他成了宿舍乃至學院裏同學眼中的“駕考大神”,這份威望,無形中也為他後續可能要做的事情,鋪墊了信任的基礎。
然而,駕考上的春風得意,卻掩蓋不了另一項“事業”的寒意。駕校代理招生的熱度,如同這十一月的天氣,日漸轉冷。
到了月底結算,劉天金看著本子上寥寥的數字,心頭微沉:整個十一月,他隻拉到了12個學員。段雪玉那邊情況更不樂觀,隻拉了7個。這意味著,兩人這個月辛苦奔波的傭金加起來,扣除一些必要的溝通成本,比如請有意向的同學喝杯奶茶,滿打滿算也隻有2700元。

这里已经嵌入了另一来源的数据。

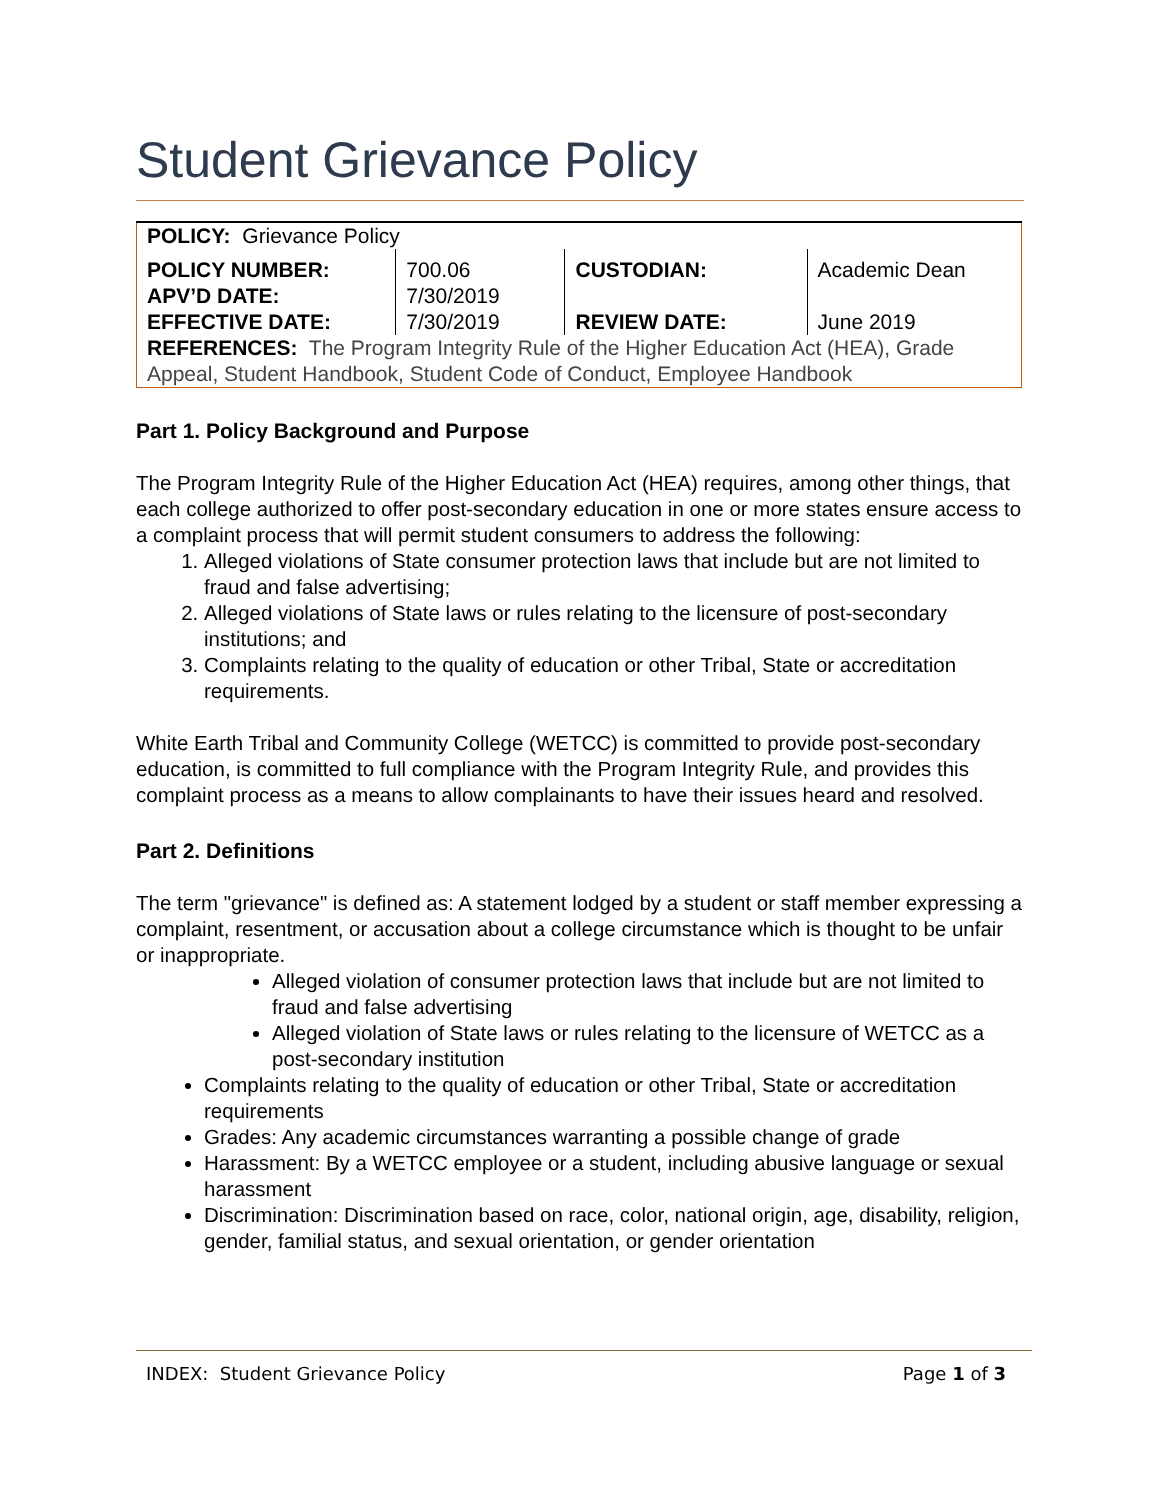Student Grievance Policy
| POLICY: Grievance Policy | | | |
| POLICY NUMBER: | 700.06 | CUSTODIAN: | Academic Dean |
| APV’D DATE: | 7/30/2019 | | |
| EFFECTIVE DATE: | 7/30/2019 | REVIEW DATE: | June 2019 |
| REFERENCES: The Program Integrity Rule of the Higher Education Act (HEA), Grade Appeal, Student Handbook, Student Code of Conduct, Employee Handbook | | | |
Part 1. Policy Background and Purpose
The Program Integrity Rule of the Higher Education Act (HEA) requires, among other things, that each college authorized to offer post-secondary education in one or more states ensure access to a complaint process that will permit student consumers to address the following:
1. Alleged violations of State consumer protection laws that include but are not limited to fraud and false advertising;
2. Alleged violations of State laws or rules relating to the licensure of post-secondary institutions; and
3. Complaints relating to the quality of education or other Tribal, State or accreditation requirements.
White Earth Tribal and Community College (WETCC) is committed to provide post-secondary education, is committed to full compliance with the Program Integrity Rule, and provides this complaint process as a means to allow complainants to have their issues heard and resolved.
Part 2. Definitions
The term "grievance" is defined as: A statement lodged by a student or staff member expressing a complaint, resentment, or accusation about a college circumstance which is thought to be unfair or inappropriate.
Alleged violation of consumer protection laws that include but are not limited to fraud and false advertising
Alleged violation of State laws or rules relating to the licensure of WETCC as a post-secondary institution
Complaints relating to the quality of education or other Tribal, State or accreditation requirements
Grades: Any academic circumstances warranting a possible change of grade
Harassment: By a WETCC employee or a student, including abusive language or sexual harassment
Discrimination: Discrimination based on race, color, national origin, age, disability, religion, gender, familial status, and sexual orientation, or gender orientation
INDEX: Student Grievance Policy Page 1 of 3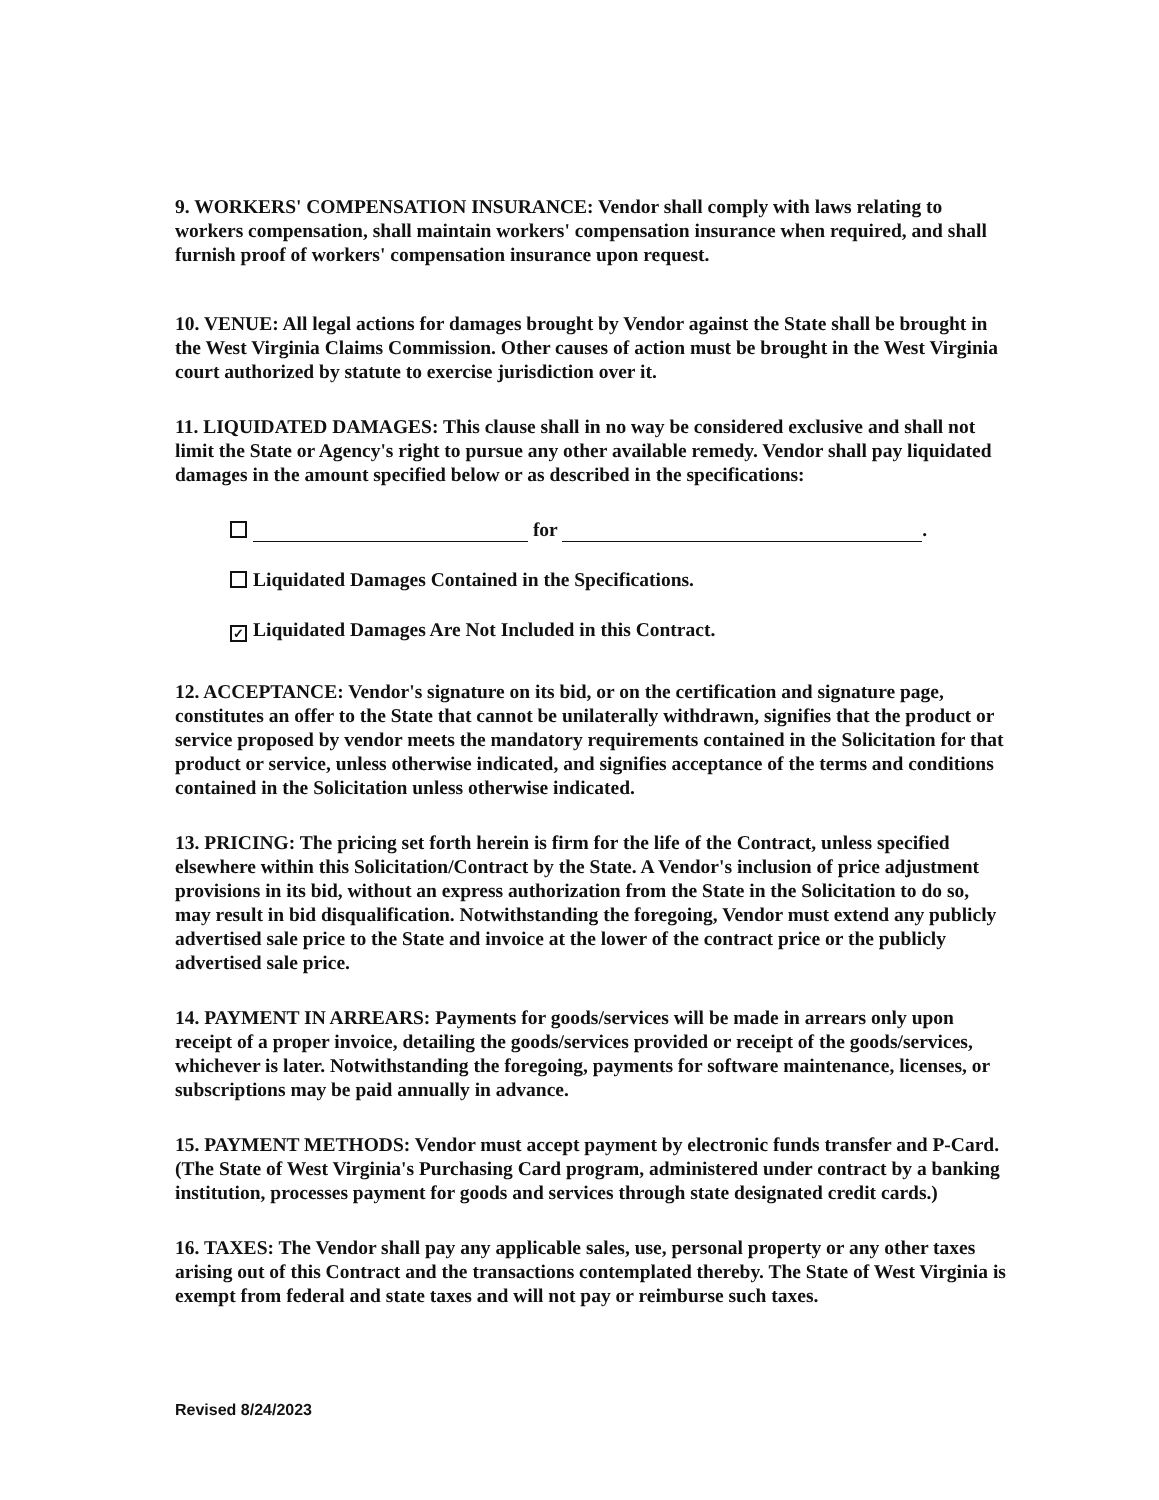9. WORKERS' COMPENSATION INSURANCE: Vendor shall comply with laws relating to workers compensation, shall maintain workers' compensation insurance when required, and shall furnish proof of workers' compensation insurance upon request.
10. VENUE: All legal actions for damages brought by Vendor against the State shall be brought in the West Virginia Claims Commission. Other causes of action must be brought in the West Virginia court authorized by statute to exercise jurisdiction over it.
11. LIQUIDATED DAMAGES: This clause shall in no way be considered exclusive and shall not limit the State or Agency's right to pursue any other available remedy. Vendor shall pay liquidated damages in the amount specified below or as described in the specifications:
for .
Liquidated Damages Contained in the Specifications.
✓ Liquidated Damages Are Not Included in this Contract.
12. ACCEPTANCE: Vendor's signature on its bid, or on the certification and signature page, constitutes an offer to the State that cannot be unilaterally withdrawn, signifies that the product or service proposed by vendor meets the mandatory requirements contained in the Solicitation for that product or service, unless otherwise indicated, and signifies acceptance of the terms and conditions contained in the Solicitation unless otherwise indicated.
13. PRICING: The pricing set forth herein is firm for the life of the Contract, unless specified elsewhere within this Solicitation/Contract by the State. A Vendor's inclusion of price adjustment provisions in its bid, without an express authorization from the State in the Solicitation to do so, may result in bid disqualification. Notwithstanding the foregoing, Vendor must extend any publicly advertised sale price to the State and invoice at the lower of the contract price or the publicly advertised sale price.
14. PAYMENT IN ARREARS: Payments for goods/services will be made in arrears only upon receipt of a proper invoice, detailing the goods/services provided or receipt of the goods/services, whichever is later. Notwithstanding the foregoing, payments for software maintenance, licenses, or subscriptions may be paid annually in advance.
15. PAYMENT METHODS: Vendor must accept payment by electronic funds transfer and P-Card. (The State of West Virginia's Purchasing Card program, administered under contract by a banking institution, processes payment for goods and services through state designated credit cards.)
16. TAXES: The Vendor shall pay any applicable sales, use, personal property or any other taxes arising out of this Contract and the transactions contemplated thereby. The State of West Virginia is exempt from federal and state taxes and will not pay or reimburse such taxes.
Revised 8/24/2023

“唉,看來該報名的都報得差不多了。”段雪玉看著劉天金算出來的數字,有些沮喪地歎了口氣。
劉天金點點頭,認同她的判斷。招生代理這種模式,目標人群高度集中,就是有學車意願且還沒報名的學生,具有極強的一次性消費屬性。
如同淘金潮,第一批淘金者最容易挖到金子,後麵湧入的人,麵對的就是日益貧瘠的礦脈。市場接近飽和,再想爆發式增長,難如登天。這份收入,距離他“搞錢”的目標,差距實在太大了。
與駕校招生的慘淡形成鮮明對比的,是英語培訓班的火爆。李潔的教學水平果然如劉天金所料,甚至超出了預期。她講解清晰,方法獨到,又極有耐心和親和力,很快就贏得了第一批學生的心。

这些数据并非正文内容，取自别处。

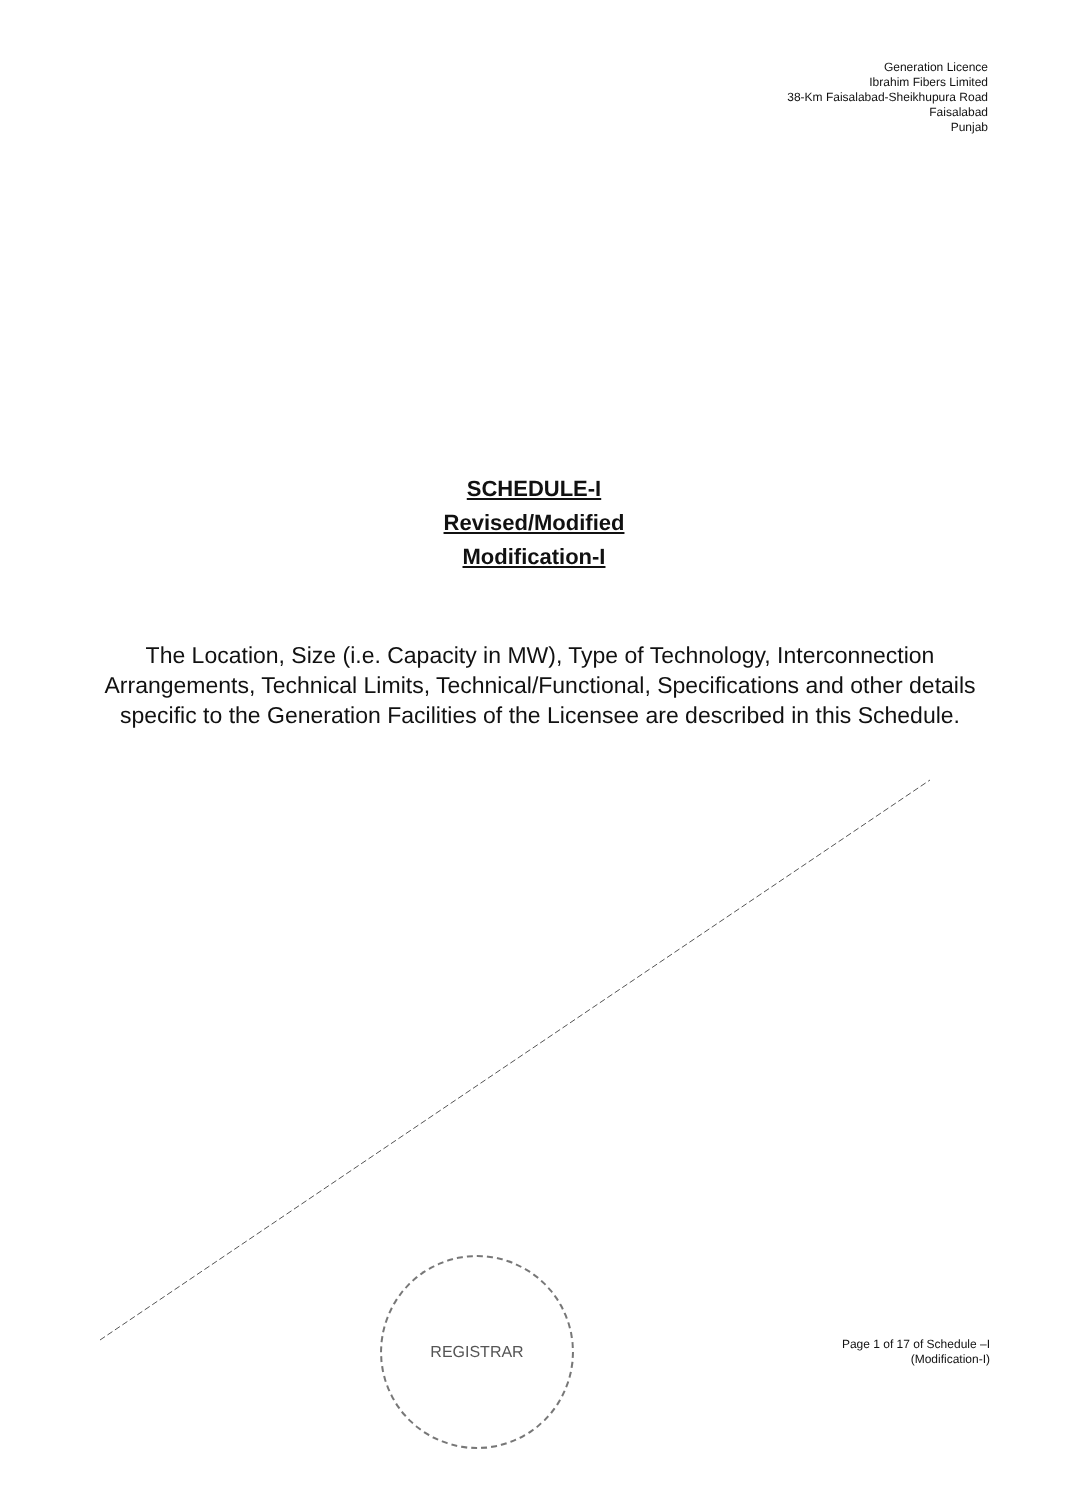Generation Licence
Ibrahim Fibers Limited
38-Km Faisalabad-Sheikhupura Road
Faisalabad
Punjab
SCHEDULE-I
Revised/Modified
Modification-I
The Location, Size (i.e. Capacity in MW), Type of Technology, Interconnection Arrangements, Technical Limits, Technical/Functional, Specifications and other details specific to the Generation Facilities of the Licensee are described in this Schedule.
REGISTRAR
Page 1 of 17 of Schedule –I
(Modification-I)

不到一個星期,口碑效應開始顯現。那幾個學生不僅自己學得認真,還主動當起了“推銷員”,陸陸續續又轉介紹了五個迫切想提升英語的同學進來。
收錢的日子到了。劉天金拿出早已準備好的收據本,一絲不苟地計算著:新學員加起來,總共收取了兩個月零二十三天的培訓費用。計算器劈啪作響,最終定格在一個讓他心跳微微加速的數字:66,400元。
按照之前約定好的六四分成,他需要分給李潔 39,840元。劉天金沒有任何猶豫,當天就分發了現金。厚厚幾遝百元大鈔,散發著油墨特有的味道。他想了想,又額外添了幾張,湊了個整數——39,900元,用一個不起眼的牛皮紙信封裝好,到教職工宿舍交給了李潔。
“李老師,這是您的,點點。”劉天金語氣平靜。
李潔接過信封,厚度讓她微微一愣,開啟看了一眼,臉上立刻露出驚喜和一絲不安:“天金,這……多了點吧?說好六成就行的。”

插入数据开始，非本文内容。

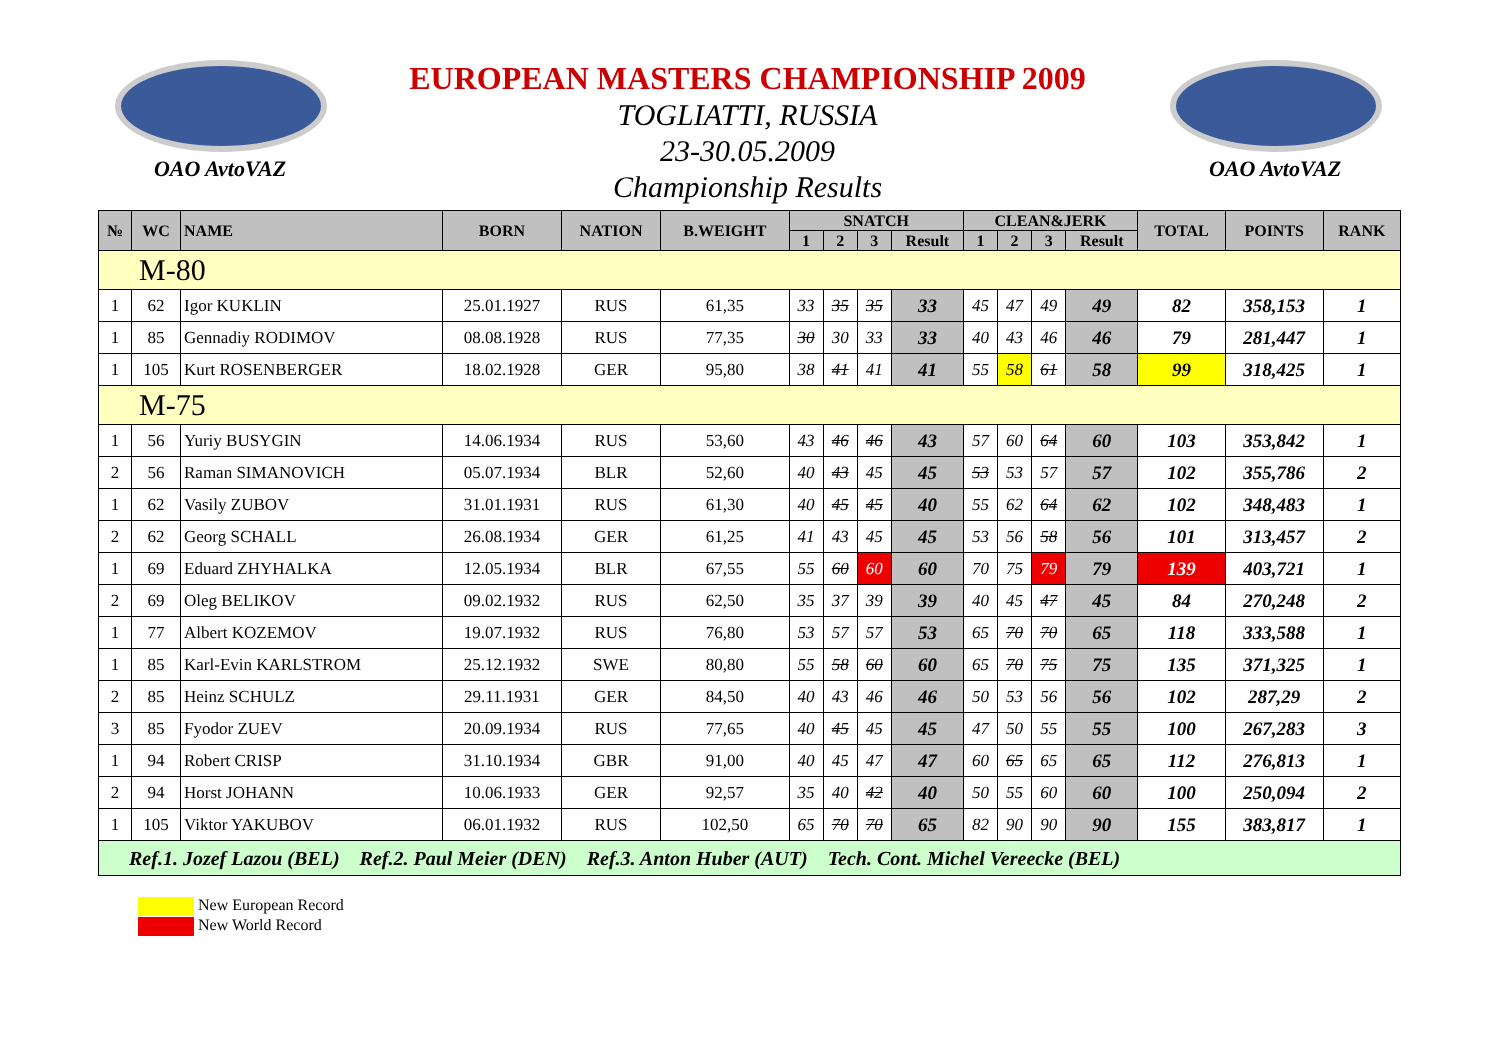OAO AvtoVAZ
EUROPEAN MASTERS CHAMPIONSHIP 2009
TOGLIATTI, RUSSIA
23-30.05.2009
Championship Results
OAO AvtoVAZ
| № | WC | NAME | BORN | NATION | B.WEIGHT | SNATCH | | | | CLEAN&JERK | | | | TOTAL | POINTS | RANK |
| --- | --- | --- | --- | --- | --- | --- | --- | --- | --- | --- | --- | --- | --- | --- | --- | --- |
| | | | | | | 1 | 2 | 3 | Result | 1 | 2 | 3 | Result | | | |
| M-80 | | | | | | | | | | | | | | | | |
| 1 | 62 | Igor KUKLIN | 25.01.1927 | RUS | 61,35 | 33 | 35 | 35 | 33 | 45 | 47 | 49 | 49 | 82 | 358,153 | 1 |
| 1 | 85 | Gennadiy RODIMOV | 08.08.1928 | RUS | 77,35 | 30 | 30 | 33 | 33 | 40 | 43 | 46 | 46 | 79 | 281,447 | 1 |
| 1 | 105 | Kurt ROSENBERGER | 18.02.1928 | GER | 95,80 | 38 | 41 | 41 | 41 | 55 | 58 | 61 | 58 | 99 | 318,425 | 1 |
| M-75 | | | | | | | | | | | | | | | | |
| 1 | 56 | Yuriy BUSYGIN | 14.06.1934 | RUS | 53,60 | 43 | 46 | 46 | 43 | 57 | 60 | 64 | 60 | 103 | 353,842 | 1 |
| 2 | 56 | Raman SIMANOVICH | 05.07.1934 | BLR | 52,60 | 40 | 43 | 45 | 45 | 53 | 53 | 57 | 57 | 102 | 355,786 | 2 |
| 1 | 62 | Vasily ZUBOV | 31.01.1931 | RUS | 61,30 | 40 | 45 | 45 | 40 | 55 | 62 | 64 | 62 | 102 | 348,483 | 1 |
| 2 | 62 | Georg SCHALL | 26.08.1934 | GER | 61,25 | 41 | 43 | 45 | 45 | 53 | 56 | 58 | 56 | 101 | 313,457 | 2 |
| 1 | 69 | Eduard ZHYHALKA | 12.05.1934 | BLR | 67,55 | 55 | 60 | 60 | 60 | 70 | 75 | 79 | 79 | 139 | 403,721 | 1 |
| 2 | 69 | Oleg BELIKOV | 09.02.1932 | RUS | 62,50 | 35 | 37 | 39 | 39 | 40 | 45 | 47 | 45 | 84 | 270,248 | 2 |
| 1 | 77 | Albert KOZEMOV | 19.07.1932 | RUS | 76,80 | 53 | 57 | 57 | 53 | 65 | 70 | 70 | 65 | 118 | 333,588 | 1 |
| 1 | 85 | Karl-Evin KARLSTROM | 25.12.1932 | SWE | 80,80 | 55 | 58 | 60 | 60 | 65 | 70 | 75 | 75 | 135 | 371,325 | 1 |
| 2 | 85 | Heinz SCHULZ | 29.11.1931 | GER | 84,50 | 40 | 43 | 46 | 46 | 50 | 53 | 56 | 56 | 102 | 287,29 | 2 |
| 3 | 85 | Fyodor ZUEV | 20.09.1934 | RUS | 77,65 | 40 | 45 | 45 | 45 | 47 | 50 | 55 | 55 | 100 | 267,283 | 3 |
| 1 | 94 | Robert CRISP | 31.10.1934 | GBR | 91,00 | 40 | 45 | 47 | 47 | 60 | 65 | 65 | 65 | 112 | 276,813 | 1 |
| 2 | 94 | Horst JOHANN | 10.06.1933 | GER | 92,57 | 35 | 40 | 42 | 40 | 50 | 55 | 60 | 60 | 100 | 250,094 | 2 |
| 1 | 105 | Viktor YAKUBOV | 06.01.1932 | RUS | 102,50 | 65 | 70 | 70 | 65 | 82 | 90 | 90 | 90 | 155 | 383,817 | 1 |
| Ref.1. Jozef Lazou (BEL) Ref.2. Paul Meier (DEN) Ref.3. Anton Huber (AUT) Tech. Cont. Michel Vereecke (BEL) | | | | | | | | | | | | | | | | |
New European Record
New World Record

“湊個整,應該的,您教得好,學生都認可,這是您應得的。”劉天金真誠地說,“後續還要辛苦您呢。”
看著李潔帶著感激和滿足離開,劉天金獨自站在原地,深深吸了一口初冬微涼的空氣。扣除分給李潔的,他什麽都沒做,除了最初的組織和持續的收款服務,賬戶裏就穩穩地多出了 26,500元。
這筆錢,幹淨、高效、利潤豐厚。更重要的是,他巧妙地規避了李潔作為在校老師直接收費的巨大風險。雖然教育部門三令五申禁止在校教師有償補課,但這股風潮如同地下的暗流,早已成為家長和學生心照不宣的“俗成”。
來參加這種小班的學生,目標明確——提分、進步,誰會去舉報自己的“明燈”呢?隻有那些無心向學、唯恐天下不亂的“攪屎棍”纔可能幹這種事,而這類學生,顯然不是李潔這個高階小班的目標客戶。
ATM機旁邊,看著那個儲蓄賬戶餘額,數字從之前的五萬出頭,跳躍到了 78000元。這個數字,像一劑強心針,注入了劉天金的血液,讓他對未來充滿了更切實的底氣。
這份底氣,也微妙地滲透到了他與段雪玉的關係中。段雪玉看著“未來基金”賬戶裏不斷增長的數字,聽著他關於“合租商鋪”、“學生兼職”的構想,眼中的崇拜和依賴幾乎要溢位來。
她變得格外溫順體貼,幾乎是百依百順。劉天金說想去哪裏吃飯,她立刻說好;劉天金說週末要去城中村轉轉,她再累也陪著;劉天金上晚自習的時候隨口說句渴了,她馬上小跑著去買水……那份小心翼翼和刻意討好的溫柔,讓劉天金在享受之餘,心頭也掠過一絲複雜難言的滋味。金錢,果然是關係最有效的催化劑,也是最具魔力的變形劑。